The paper introduces a fully automated multi‑agent system for autonomous software engineering that explicitly mirrors the organizational structure of a real development team. Built on the open‑source Agyn platform, the system defines four specialized agents—Manager, Researcher, Engineer, and Reviewer—each equipped with role‑specific prompts, toolsets, isolated execution sandboxes, and tailored language‑model configurations. The Manager orchestrates the workflow, dynamically deciding which agent to invoke next based on intermediate results, rather than following a rigid, pre‑defined pipeline. The Researcher, powered by a large general‑purpose LLM (e.g., GPT‑5), performs deep issue analysis, repository exploration, and produces a structured task specification. The Engineer uses a smaller, code‑specialized model (e.g., GPT‑5‑CodeX) to edit code, run tests, and iteratively refine solutions within its own sandbox. The Reviewer creates pull requests on GitHub, conducts inline code reviews, leaves comments, and either approves or requests changes, thereby providing a concrete acceptance signal for the system.

All agents interact with real GitHub primitives through custom tools that automate branch management, pull‑request creation, and inline commenting. Each agent’s sandbox is provisioned via the Nix package manager, allowing on‑the‑fly installation of project dependencies while keeping environments isolated to avoid cross‑contamination of experiments. This design reflects how human developers work with local environments while coordinating through shared artifacts.

The authors evaluate the system post‑hoc on the SWE‑bench 500 benchmark, which consists of real GitHub issues paired with test suites. Importantly, the system was not tuned for SWE‑bench; it was originally built for production use and deployed in day‑to‑day engineering workflows. Under a fully automated setting, the multi‑agent team resolves 72.2 % of the benchmark tasks, outperforming the lightweight single‑agent baseline mini‑SWE‑agent (≈64.8 %) by 7.4 percentage points, despite using comparable underlying models. The performance gain is attributed primarily to the organizational decomposition: heterogeneous subtasks receive appropriate context windows and model capacities, and the iterative, reviewer‑driven feedback loop mirrors real development cycles, improving robustness and correctness.

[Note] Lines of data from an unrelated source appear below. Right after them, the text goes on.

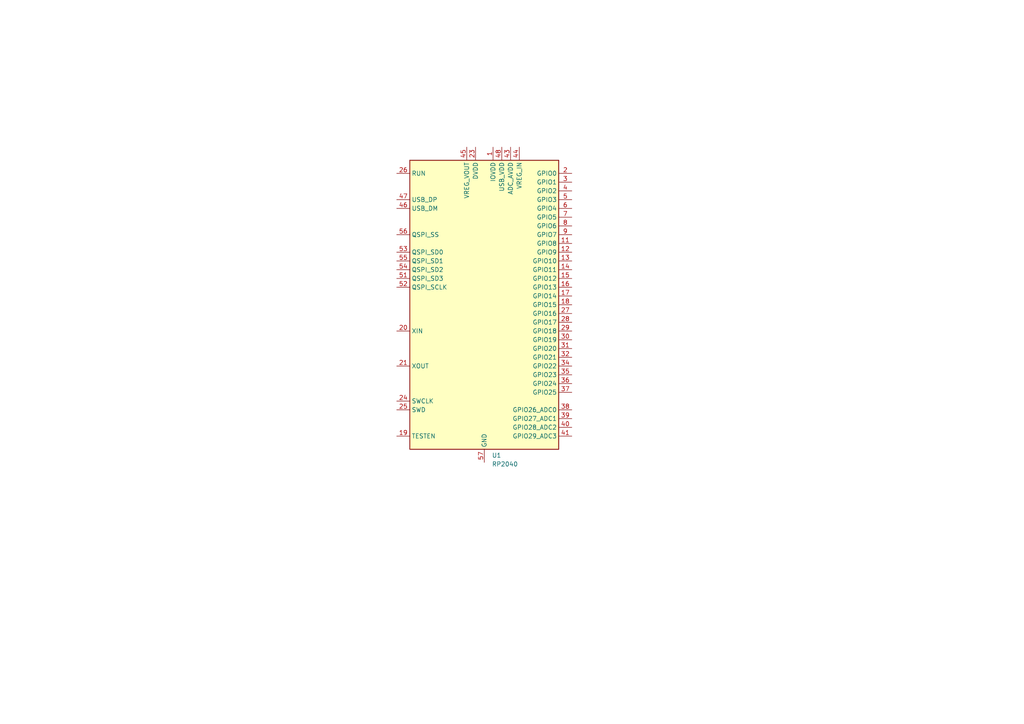
<source format=kicad_sch>
(kicad_sch (version 20230121) (generator eeschema)

  (uuid 576c2688-da7e-40bd-83d0-4a213a54f67a)

  (paper "A4")

  


  (symbol (lib_id "MCU_RaspberryPi:RP2040") (at 140.462 88.392 0) (unit 1)
    (in_bom yes) (on_board yes) (dnp no) (fields_autoplaced)
    (uuid 8d6f0222-770c-4dd4-a4dc-00c4450177e9)
    (property "Reference" "U1" (at 142.6561 132.08 0)
      (effects (font (size 1.27 1.27)) (justify left))
    )
    (property "Value" "RP2040" (at 142.6561 134.62 0)
      (effects (font (size 1.27 1.27)) (justify left))
    )
    (property "Footprint" "Package_DFN_QFN:QFN-56-1EP_7x7mm_P0.4mm_EP3.2x3.2mm" (at 140.462 88.392 0)
      (effects (font (size 1.27 1.27)) hide)
    )
    (property "Datasheet" "https://datasheets.raspberrypi.com/rp2040/rp2040-datasheet.pdf" (at 140.462 88.392 0)
      (effects (font (size 1.27 1.27)) hide)
    )
    (pin "1" (uuid 6ad6e0fe-df34-464b-abf9-e2832c4cde0e))
    (pin "10" (uuid b4c0999e-ce60-477f-885e-5dca371c78a0))
    (pin "11" (uuid 30fa800b-0b8d-451a-b643-5a61b7ba20c7))
    (pin "12" (uuid 6962e132-63c9-4b78-acde-24d9eae2cf2c))
    (pin "13" (uuid 2e7cfa1a-e0e6-4843-b8e5-96686b85a4bd))
    (pin "14" (uuid 6c6c35c3-ec80-4581-93a2-6c55e4f5a848))
    (pin "15" (uuid a0053da1-e801-4eb7-ac6b-e1ef8900a08a))
    (pin "16" (uuid 7a1dc19d-34b8-4f19-9158-ab3dc7f4a77a))
    (pin "17" (uuid 618ced61-1a67-4913-bb02-044d1d6125c6))
    (pin "18" (uuid 99a552fb-2109-4fc3-a921-5b19b40488f2))
    (pin "19" (uuid e37166a8-8726-4ce3-8225-0c0bd1481149))
    (pin "2" (uuid d4fb6f3d-0c70-4663-9cb5-dca0a0d99e69))
    (pin "20" (uuid a239de5d-f0a9-4a2e-84b9-5a24e8fdede1))
    (pin "21" (uuid 57480965-3a6e-45c1-839e-fe30f769d0e0))
    (pin "22" (uuid 485eb28e-53a0-46ec-81c4-567dcc7d81f6))
    (pin "23" (uuid 2eea1af0-8625-4581-bd55-3e290fec05bf))
    (pin "24" (uuid d02e0498-3348-4d3d-86a3-6cb555e3fa69))
    (pin "25" (uuid 6cbf924e-30ea-49b6-ae16-222a85049bf5))
    (pin "26" (uuid a94404a4-c7d3-4e5f-8d62-9721d8ef2c45))
    (pin "27" (uuid 2fa2cdc6-545a-4f79-960d-7d0de615b2cd))
    (pin "28" (uuid 7e535011-976b-47e5-b5e7-f6213649f8b3))
    (pin "29" (uuid bbc8fb26-1c54-49fb-a9bb-46066dedbad9))
    (pin "3" (uuid 9589a24d-07b9-4f4a-881a-ef5738680f74))
    (pin "30" (uuid 839157cd-e554-4d4a-af9b-72b0c178e740))
    (pin "31" (uuid 34cf569a-db2e-45a8-8b5d-abd23e4d0a06))
    (pin "32" (uuid aaf0cabc-a06e-4c0a-aafc-a4b4ba4893fd))
    (pin "33" (uuid a555163f-96bf-49d3-a564-959ed959d8bd))
    (pin "34" (uuid 0fe092f7-ad6b-40f2-9731-50fbfb06a27a))
    (pin "35" (uuid ba7e20c9-7415-429f-8e34-43218290c46e))
    (pin "36" (uuid 66716434-3cbf-4cc4-8947-b2e9e6ba851c))
    (pin "37" (uuid 0e5d5b1f-28df-42d4-91b4-c334ca5c768b))
    (pin "38" (uuid 11c71ee2-c7f1-4766-b3a4-6addc475ba0a))
    (pin "39" (uuid 3d0708f9-86f1-4877-9f6d-6c171c048e77))
    (pin "4" (uuid 1c94b5ac-645c-4955-8684-669752649848))
    (pin "40" (uuid 7a27ad8a-3dad-4194-a815-c13bed857df6))
    (pin "41" (uuid a6622e8b-c6b8-4033-af07-1e0114d9d8d8))
    (pin "42" (uuid 905b68a1-c444-4780-9e5c-a207aac2401c))
    (pin "43" (uuid 56f5f2c9-8a1d-49a3-ab6a-83f6ce70ed3f))
    (pin "44" (uuid 1d249161-10c9-4572-8f17-0d8668e9eff5))
    (pin "45" (uuid c11691b1-aa10-4d69-bbc0-8ad5e7803fc0))
    (pin "46" (uuid af715bca-b229-4cfb-8799-24dda197dae1))
    (pin "47" (uuid 87011522-f381-4bb0-8de9-854603ad9763))
    (pin "48" (uuid 756fac10-b37f-4b68-adbb-6047ecc46bf3))
    (pin "49" (uuid fa74ccb2-2821-4457-8a51-f0002d229032))
    (pin "5" (uuid 74000b17-16ae-4d68-8688-476ecbeccef1))
    (pin "50" (uuid 9f824445-d25c-45ef-b725-bf5a6fa29cc4))
    (pin "51" (uuid ddd54383-0973-4c30-b7af-57f70b3f11a1))
    (pin "52" (uuid bb17a922-b17e-44b6-80d2-6c5fba5a16e9))
    (pin "53" (uuid cbc5f1bd-07e6-4ac7-a7c2-e27e0265172f))
    (pin "54" (uuid ec4aff9f-2a73-4d6d-b355-c0ab6e915749))
    (pin "55" (uuid 3185b08c-3500-4647-8173-54dc87480992))
    (pin "56" (uuid da380926-dc47-492f-bc84-fff483441b54))
    (pin "57" (uuid c1dbe5b9-3552-4bc3-a911-0a93060813e4))
    (pin "6" (uuid 6ae671f9-ffa8-46ed-ba60-c17d3aee45dd))
    (pin "7" (uuid 076a722f-08c2-406b-a302-c6f97687cc90))
    (pin "8" (uuid 5d57c036-ac90-46c1-a34e-cba70f2dd1c0))
    (pin "9" (uuid e241061e-5961-4d2e-8c4a-702052c2e09b))
    (instances
      (project "Vector"
        (path "/576c2688-da7e-40bd-83d0-4a213a54f67a"
          (reference "U1") (unit 1)
        )
      )
    )
  )

  (sheet_instances
    (path "/" (page "1"))
  )
)

</source>
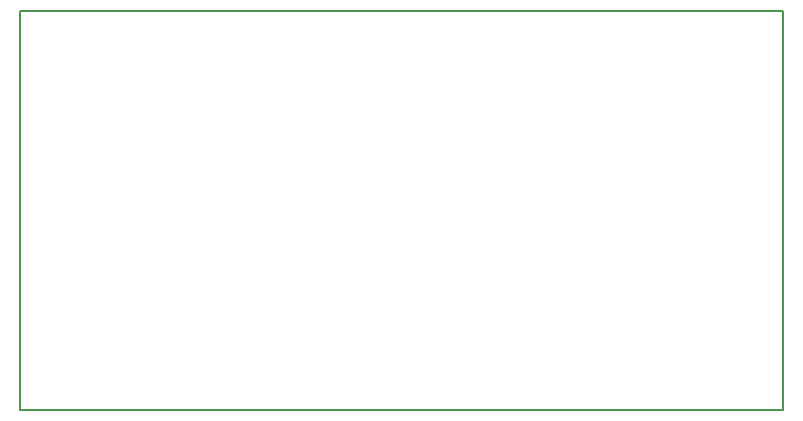
<source format=gm1>
G04 #@! TF.FileFunction,Profile,NP*
%FSLAX46Y46*%
G04 Gerber Fmt 4.6, Leading zero omitted, Abs format (unit mm)*
G04 Created by KiCad (PCBNEW 4.0.6+dfsg1-1) date Mon Feb 26 19:53:53 2018*
%MOMM*%
%LPD*%
G01*
G04 APERTURE LIST*
%ADD10C,0.100000*%
%ADD11C,0.150000*%
G04 APERTURE END LIST*
D10*
D11*
X74560Y33871280D02*
X74560Y71280D01*
X64674560Y33871280D02*
X74560Y33871280D01*
X64674560Y71280D02*
X64674560Y33871280D01*
X74560Y71280D02*
X64674560Y71280D01*
M02*

</source>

Key contributions include: (1) the open‑source Agyn platform for configuring and orchestrating multi‑agent systems with explicit communication and sandboxing; (2) a concrete role‑based team architecture with differentiated prompts, tools, and model allocations; (3) custom GitHub‑native tooling enabling autonomous pull‑request creation and inline review; (4) empirical evidence that a production‑oriented, benchmark‑agnostic multi‑agent system can achieve competitive benchmark performance; and (5) an artifact release comprising forked repositories, opened issues, pull requests, and full communication traces.

The study argues that replicating team structure, methodology, and communication is as crucial to autonomous software engineering progress as improvements in LLM quality. By treating software engineering as an organizational process rather than a monolithic code‑generation task, the work opens a path toward more scalable, cost‑effective, and reliable autonomous development systems. Future research directions highlighted include richer coordination protocols, dynamic role reassignment, cost‑aware model scheduling, and deeper integration of human‑in‑the‑loop oversight when needed.